*WRITTEN TASK*: Print out the data that follows exactly, character for character, apart from the pictures.

(Saved entries)
·····
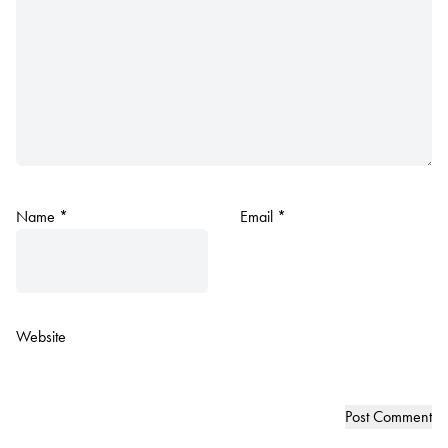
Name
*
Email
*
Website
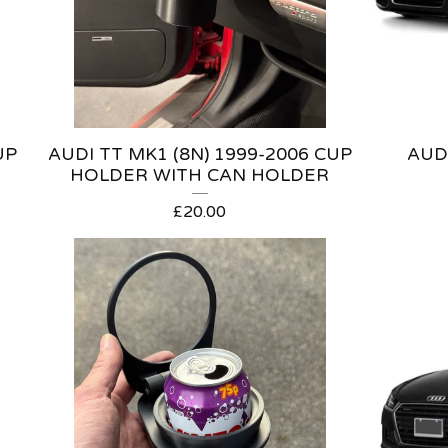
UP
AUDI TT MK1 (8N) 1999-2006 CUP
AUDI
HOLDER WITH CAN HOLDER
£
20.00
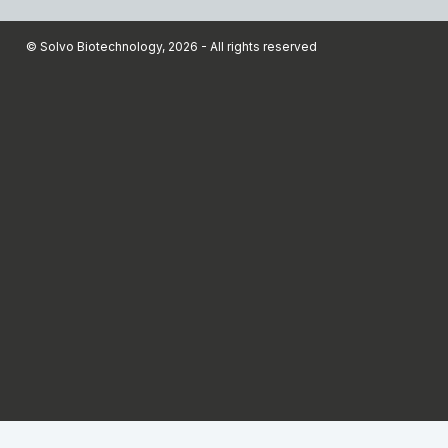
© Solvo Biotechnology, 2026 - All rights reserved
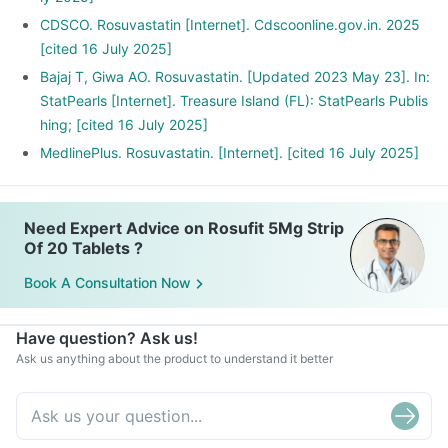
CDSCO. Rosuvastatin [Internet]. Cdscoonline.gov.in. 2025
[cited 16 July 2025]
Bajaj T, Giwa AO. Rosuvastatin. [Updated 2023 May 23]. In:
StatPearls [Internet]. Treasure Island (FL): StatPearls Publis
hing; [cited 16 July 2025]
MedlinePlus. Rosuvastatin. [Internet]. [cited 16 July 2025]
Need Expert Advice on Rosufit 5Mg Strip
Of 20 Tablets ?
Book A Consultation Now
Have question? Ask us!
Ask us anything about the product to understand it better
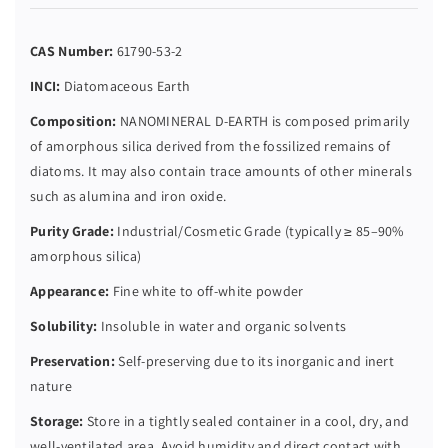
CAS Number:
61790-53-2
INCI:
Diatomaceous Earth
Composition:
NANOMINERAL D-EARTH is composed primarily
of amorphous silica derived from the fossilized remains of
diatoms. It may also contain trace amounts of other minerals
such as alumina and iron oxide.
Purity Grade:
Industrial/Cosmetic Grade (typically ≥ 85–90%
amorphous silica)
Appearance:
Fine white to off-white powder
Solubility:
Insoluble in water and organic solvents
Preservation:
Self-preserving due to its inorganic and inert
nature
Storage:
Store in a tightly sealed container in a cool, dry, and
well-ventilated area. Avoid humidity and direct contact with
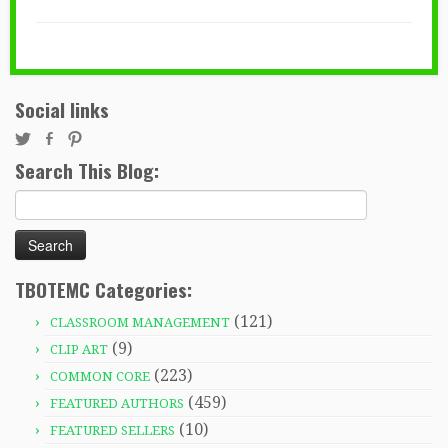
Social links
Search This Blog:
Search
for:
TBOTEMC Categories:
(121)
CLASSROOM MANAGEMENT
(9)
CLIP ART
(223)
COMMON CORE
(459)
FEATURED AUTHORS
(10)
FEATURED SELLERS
·····
*SOLUTION TO THE EXERCISE*:
Name
*
Email
*
Website
UP
AUDI TT MK1 (8N) 1999-2006 CUP
AUDI
HOLDER WITH CAN HOLDER
£
20.00
© Solvo Biotechnology, 2026 - All rights reserved
CDSCO. Rosuvastatin [Internet]. Cdscoonline.gov.in. 2025
[cited 16 July 2025]
Bajaj T, Giwa AO. Rosuvastatin. [Updated 2023 May 23]. In:
StatPearls [Internet]. Treasure Island (FL): StatPearls Publis
hing; [cited 16 July 2025]
MedlinePlus. Rosuvastatin. [Internet]. [cited 16 July 2025]
Need Expert Advice on Rosufit 5Mg Strip
Of 20 Tablets ?
Book A Consultation Now
Have question? Ask us!
Ask us anything about the product to understand it better
CAS Number:
61790-53-2
INCI:
Diatomaceous Earth
Composition:
NANOMINERAL D-EARTH is composed primarily
of amorphous silica derived from the fossilized remains of
diatoms. It may also contain trace amounts of other minerals
such as alumina and iron oxide.
Purity Grade:
Industrial/Cosmetic Grade (typically ≥ 85–90%
amorphous silica)
Appearance:
Fine white to off-white powder
Solubility:
Insoluble in water and organic solvents
Preservation:
Self-preserving due to its inorganic and inert
nature
Storage:
Store in a tightly sealed container in a cool, dry, and
well-ventilated area. Avoid humidity and direct contact with
Social links
Search This Blog:
Search
for:
TBOTEMC Categories:
(121)
CLASSROOM MANAGEMENT
(9)
CLIP ART
(223)
COMMON CORE
(459)
FEATURED AUTHORS
(10)
FEATURED SELLERS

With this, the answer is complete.